DATA SUPPLIED ->
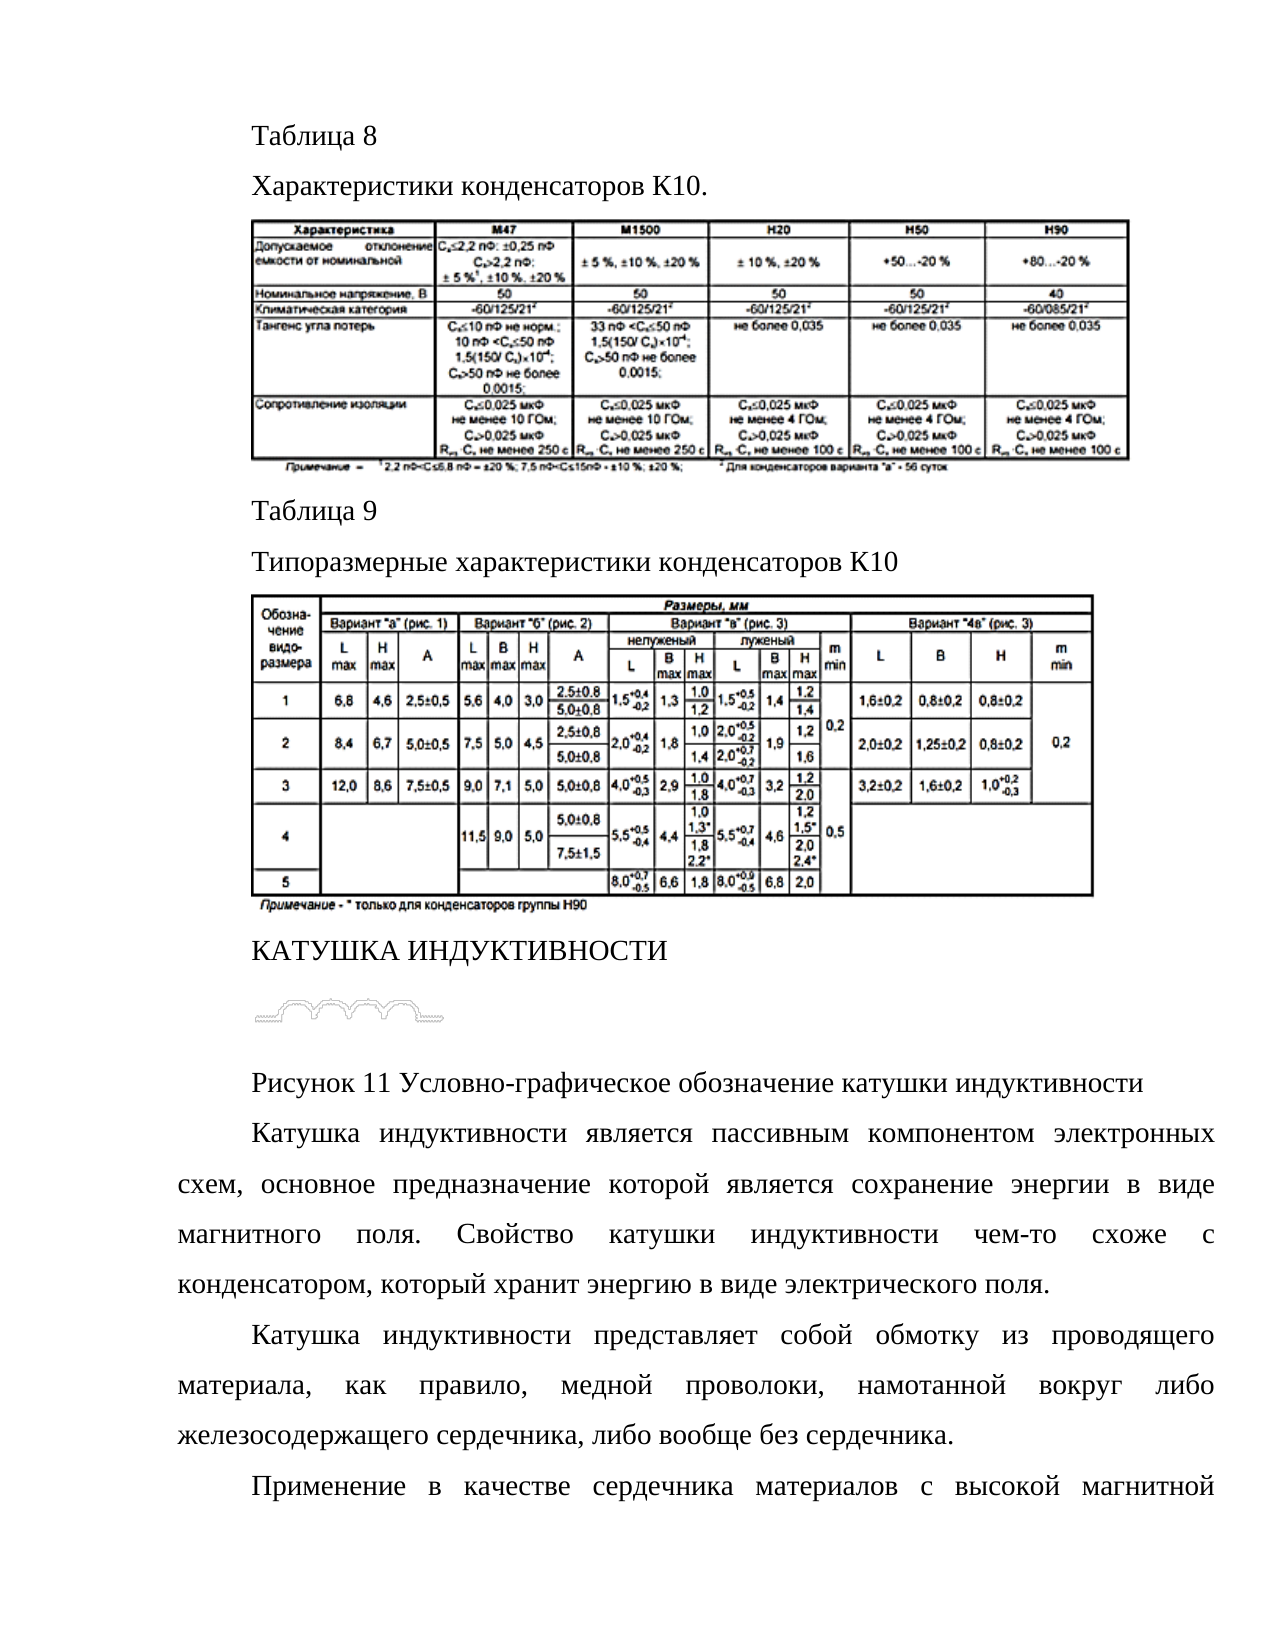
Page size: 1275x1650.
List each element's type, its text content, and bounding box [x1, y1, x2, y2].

picture [251, 218, 1133, 477]
text Таблица 8 [177, 118, 1216, 152]
text Катушка индуктивности является пассивным компонентом электронных схем, основное предназначение которой является сохранение энергии в виде магнитного поля. Свойство катушки индуктивности чем-то схоже с конденсатором, который хранит энергию в виде электрического поля. [177, 1116, 1216, 1300]
picture [251, 593, 1097, 916]
text Таблица 9 [177, 493, 1216, 527]
text Типоразмерные характеристики конденсаторов К10 [177, 544, 1216, 577]
text Характеристики конденсаторов К10. [177, 168, 1216, 202]
text Катушка индуктивности представляет собой обмотку из проводящего материала, как правило, медной проволоки, намотанной вокруг либо железосодержащего сердечника, либо вообще без сердечника. [177, 1317, 1216, 1451]
text Применение в качестве сердечника материалов с высокой магнитной проницаемостью, более высокой чем воздух, способствует удержанию магнитного поля вблизи катушки, тем самым увеличивая ее индуктивность. Индуктивные катушки бывают разных форм и размеров. [177, 1468, 1216, 1501]
text Рисунок 11 Условно-графическое обозначение катушки индуктивности [177, 1065, 1216, 1099]
text КАТУШКА ИНДУКТИВНОСТИ [177, 933, 1216, 966]
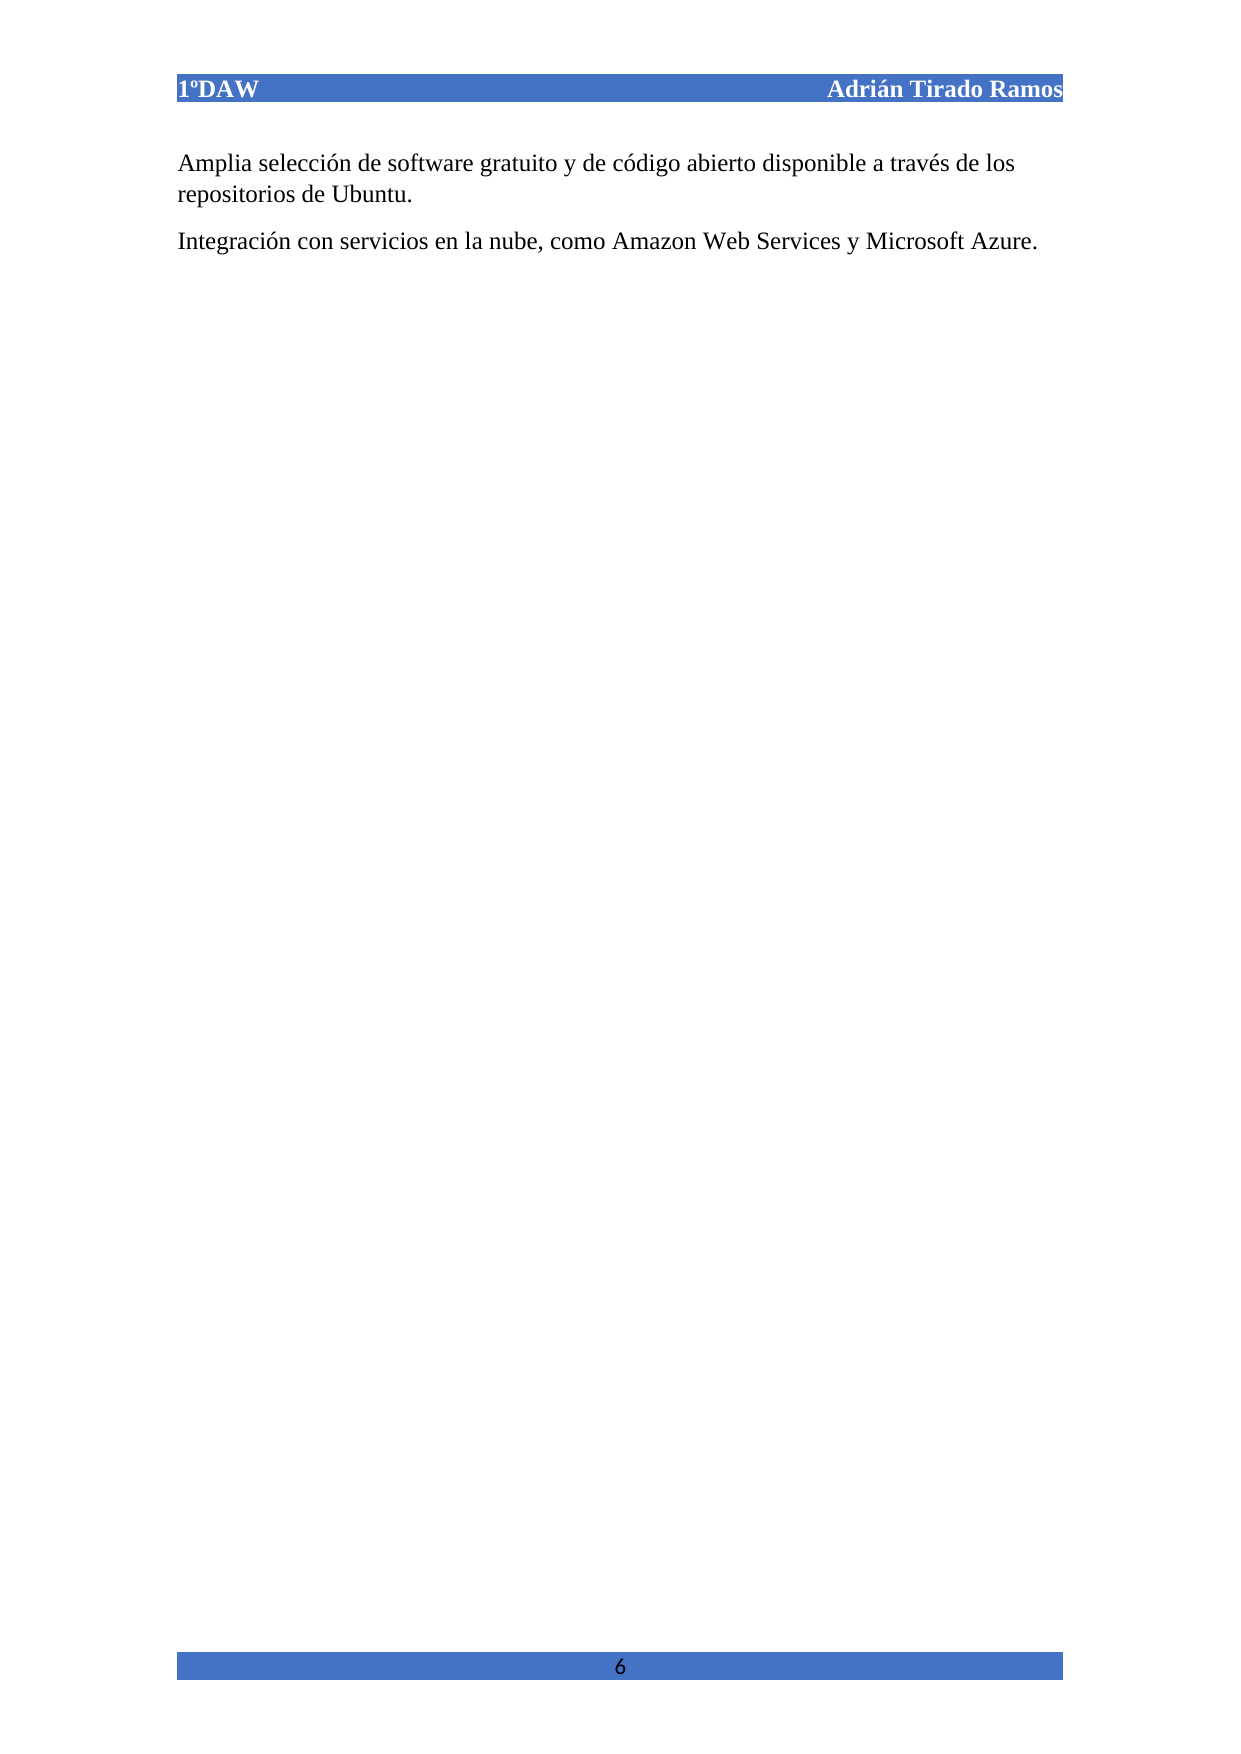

WORK TO COMPLETE -> Give the data back exactly, omitting all pictures.

ANSWER TO THIS EXERCISE ->
Page size: 1275x1650.
List each element's type, its text content, and bounding box [x1, y1, x2, y2].

picture [251, 218, 1133, 477]
text Таблица 8 [177, 118, 1216, 152]
text Катушка индуктивности является пассивным компонентом электронных схем, основное предназначение которой является сохранение энергии в виде магнитного поля. Свойство катушки индуктивности чем-то схоже с конденсатором, который хранит энергию в виде электрического поля. [177, 1116, 1216, 1300]
picture [251, 593, 1097, 916]
text Таблица 9 [177, 493, 1216, 527]
text Типоразмерные характеристики конденсаторов К10 [177, 544, 1216, 577]
text Характеристики конденсаторов К10. [177, 168, 1216, 202]
text Катушка индуктивности представляет собой обмотку из проводящего материала, как правило, медной проволоки, намотанной вокруг либо железосодержащего сердечника, либо вообще без сердечника. [177, 1317, 1216, 1451]
text Применение в качестве сердечника материалов с высокой магнитной проницаемостью, более высокой чем воздух, способствует удержанию магнитного поля вблизи катушки, тем самым увеличивая ее индуктивность. Индуктивные катушки бывают разных форм и размеров. [177, 1468, 1216, 1501]
text Рисунок 11 Условно-графическое обозначение катушки индуктивности [177, 1065, 1216, 1099]
text КАТУШКА ИНДУКТИВНОСТИ [177, 933, 1216, 966]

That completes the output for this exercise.